配置Hadoop环境
下载安装
下载oracle jdk:jdk下载
得到:jdk-14.0.2_linux-x64_bin.tar.gz
下载Hadoop:Hadoop下载
得到:hadoop-3.3.0.tar.gz
将二者移动到/usr/local文件夹,分别解压:
$ sudo tar xzf hadoop-3.3.0.tar.gz
$ sudo mv hadoop-3.3.0 hadoop
$ sudo tar xzf jdk-14.0.2_linux-x64_bin.tar.gz
配置环境变量
$ sudo vim ~/.bashrc
在文件末尾添加:
#set oracle jdk && hadoop environment
export JAVA_HOME=/usr/local/jdk-14.0.2
export HADOOP_HOME=/usr/local/hadoop
export JRE_HOME=${JAVA_HOME}/jre
export CLASSPATH=.:${JAVA_HOME}/lib:${JRE_HOME}/lib
export PATH=${JAVA_HOME}/bin:${HADOOP_HOME}/bin:${HADOOP_HOME}/sbin:$PATH
执行:source ~/.bashrc
使配置立即生效。
检查配置是否正确:
$ java -version
java version "14.0.2" 2020-07-14
Java(TM) SE Runtime Environment (build 14.0.2+12-46)
Java HotSpot(TM) 64-Bit Server VM (build 14.0.2+12-46, mixed mode, sharing)
$ hadoop version
Hadoop 3.3.0
Source code repository https://gitbox.apache.org/repos/asf/hadoop.git -r aa96f1871bfd858f9bac59cf2a81ec470da649af
Compiled by brahma on 2020-07-06T18:44Z
Compiled with protoc 3.7.1
From source with checksum 5dc29b802d6ccd77b262ef9d04d19c4
This command was run using /usr/local/hadoop/share/hadoop/common/hadoop-common-3.3.0.jar
简单测试
利用Hadoop安装提供的示例 MapReduce jar 文件,计算文件的单词总数。
$ mkdir input
$ cp $HADOOP_HOME/*.txt input
$ hadoop jar /usr/local/hadoop/share/hadoop/mapreduce/hadoop-mapreduce-examples-3.3.0.jar wordcount input ouput
output文件夹下出现两个文件:
part-r-00000 _SUCCESS
统计结果存储在 part-r-00000:
"AS 3
"Contribution" 1
"Contributor" 1
"Derivative 1
"Legal 1
"License" 1
"License"); 1
"Licensor" 1
"NOTICE" 1
"Not 1
"Object" 1
"Software"), 1
"Source" 1
"Work" 1
"You" 1
"Your") 1
…
_SUCCESS为空文件,应该是用来指示执行成功的。

已保存的数据条目:
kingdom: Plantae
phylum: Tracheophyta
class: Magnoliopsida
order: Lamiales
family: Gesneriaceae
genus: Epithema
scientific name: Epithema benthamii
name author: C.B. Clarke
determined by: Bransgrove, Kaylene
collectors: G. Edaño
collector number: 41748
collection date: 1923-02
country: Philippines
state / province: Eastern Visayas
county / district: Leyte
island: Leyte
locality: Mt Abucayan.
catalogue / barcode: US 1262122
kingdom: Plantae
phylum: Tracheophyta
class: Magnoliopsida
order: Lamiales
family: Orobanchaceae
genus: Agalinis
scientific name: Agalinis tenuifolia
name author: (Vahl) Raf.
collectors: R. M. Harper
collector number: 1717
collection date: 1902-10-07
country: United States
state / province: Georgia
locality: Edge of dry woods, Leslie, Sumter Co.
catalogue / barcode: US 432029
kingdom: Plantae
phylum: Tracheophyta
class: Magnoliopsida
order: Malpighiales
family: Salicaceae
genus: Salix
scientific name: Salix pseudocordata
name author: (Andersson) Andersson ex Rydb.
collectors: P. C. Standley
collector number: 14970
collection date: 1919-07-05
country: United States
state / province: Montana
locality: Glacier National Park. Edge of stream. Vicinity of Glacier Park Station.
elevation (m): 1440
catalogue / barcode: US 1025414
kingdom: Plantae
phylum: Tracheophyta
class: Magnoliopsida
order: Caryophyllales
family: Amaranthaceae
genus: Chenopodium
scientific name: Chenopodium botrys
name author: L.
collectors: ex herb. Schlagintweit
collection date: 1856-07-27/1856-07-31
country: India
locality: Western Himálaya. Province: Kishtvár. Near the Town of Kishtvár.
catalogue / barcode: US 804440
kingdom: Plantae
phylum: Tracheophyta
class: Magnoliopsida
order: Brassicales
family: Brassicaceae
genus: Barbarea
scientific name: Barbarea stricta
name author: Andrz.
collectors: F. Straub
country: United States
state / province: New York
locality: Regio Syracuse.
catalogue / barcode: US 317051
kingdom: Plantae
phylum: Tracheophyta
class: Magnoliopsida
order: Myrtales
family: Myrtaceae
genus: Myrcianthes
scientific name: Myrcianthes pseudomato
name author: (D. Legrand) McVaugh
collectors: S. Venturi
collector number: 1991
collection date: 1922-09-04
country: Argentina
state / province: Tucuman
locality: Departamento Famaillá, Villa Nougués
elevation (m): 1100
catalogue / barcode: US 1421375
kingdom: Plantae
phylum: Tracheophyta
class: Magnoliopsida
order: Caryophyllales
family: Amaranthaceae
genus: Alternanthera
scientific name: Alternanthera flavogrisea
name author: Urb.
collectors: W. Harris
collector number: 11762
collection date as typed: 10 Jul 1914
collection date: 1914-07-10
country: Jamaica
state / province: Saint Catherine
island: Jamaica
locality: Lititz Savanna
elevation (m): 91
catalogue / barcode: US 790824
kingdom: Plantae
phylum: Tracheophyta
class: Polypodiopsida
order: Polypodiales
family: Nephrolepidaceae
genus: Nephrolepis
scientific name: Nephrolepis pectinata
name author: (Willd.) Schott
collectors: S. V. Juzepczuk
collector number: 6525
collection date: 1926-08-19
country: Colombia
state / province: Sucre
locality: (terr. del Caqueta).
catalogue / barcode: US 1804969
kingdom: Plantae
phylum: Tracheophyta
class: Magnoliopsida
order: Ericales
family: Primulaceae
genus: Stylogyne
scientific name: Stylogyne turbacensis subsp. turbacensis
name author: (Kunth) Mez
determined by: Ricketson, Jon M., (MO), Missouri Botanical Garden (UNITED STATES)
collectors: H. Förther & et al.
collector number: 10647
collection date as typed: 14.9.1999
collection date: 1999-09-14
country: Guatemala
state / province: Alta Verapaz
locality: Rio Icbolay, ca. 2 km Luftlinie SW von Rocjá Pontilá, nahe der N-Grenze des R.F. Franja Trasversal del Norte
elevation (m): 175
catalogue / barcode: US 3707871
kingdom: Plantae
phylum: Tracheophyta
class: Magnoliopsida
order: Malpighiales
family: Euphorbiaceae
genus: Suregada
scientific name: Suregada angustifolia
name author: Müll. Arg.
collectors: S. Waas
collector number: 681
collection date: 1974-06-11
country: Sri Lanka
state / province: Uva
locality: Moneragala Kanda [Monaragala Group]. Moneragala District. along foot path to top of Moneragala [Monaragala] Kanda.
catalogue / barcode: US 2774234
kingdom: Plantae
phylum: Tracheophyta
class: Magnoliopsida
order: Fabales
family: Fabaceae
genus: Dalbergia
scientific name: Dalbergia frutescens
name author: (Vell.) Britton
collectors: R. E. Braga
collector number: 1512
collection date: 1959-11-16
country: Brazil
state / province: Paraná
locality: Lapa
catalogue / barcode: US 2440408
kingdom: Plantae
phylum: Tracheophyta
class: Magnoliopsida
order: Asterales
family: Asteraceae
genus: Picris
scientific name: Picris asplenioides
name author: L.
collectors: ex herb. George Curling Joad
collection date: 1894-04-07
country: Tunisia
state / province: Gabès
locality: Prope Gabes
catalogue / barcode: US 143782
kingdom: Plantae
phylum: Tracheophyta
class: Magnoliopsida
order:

__待办任务 1__
引用这篇Hadoop环境配置文字中从“Java HotSpot(TM) 64-Bit”一直到“MapReduce jar 文件,计算文件的单词总数。”的全部内容。
__待办任务 2__
能否用两句话概括这篇Hadoop环境配置文字?

__任务答案 1__
Java HotSpot(TM) 64-Bit Server VM (build 14.0.2+12-46, mixed mode, sharing)
$ hadoop version
Hadoop 3.3.0
Source code repository https://gitbox.apache.org/repos/asf/hadoop.git -r aa96f1871bfd858f9bac59cf2a81ec470da649af
Compiled by brahma on 2020-07-06T18:44Z
Compiled with protoc 3.7.1
From source with checksum 5dc29b802d6ccd77b262ef9d04d19c4
This command was run using /usr/local/hadoop/share/hadoop/common/hadoop-common-3.3.0.jar
简单测试
利用Hadoop安装提供的示例 MapReduce jar 文件,计算文件的单词总数。

__任务答案 2__
先下载Oracle JDK 14.0.2和Hadoop 3.3.0,移到/usr/local解压,在~/.bashrc末尾添加JAVA_HOME、HADOOP_HOME、PATH等环境变量,再用java -version和hadoop version检查配置是否正确。随后利用Hadoop安装提供的示例MapReduce jar文件计算文件的单词总数,统计结果存储在part-r-00000中,_SUCCESS则是空文件,应该是用来指示执行成功的。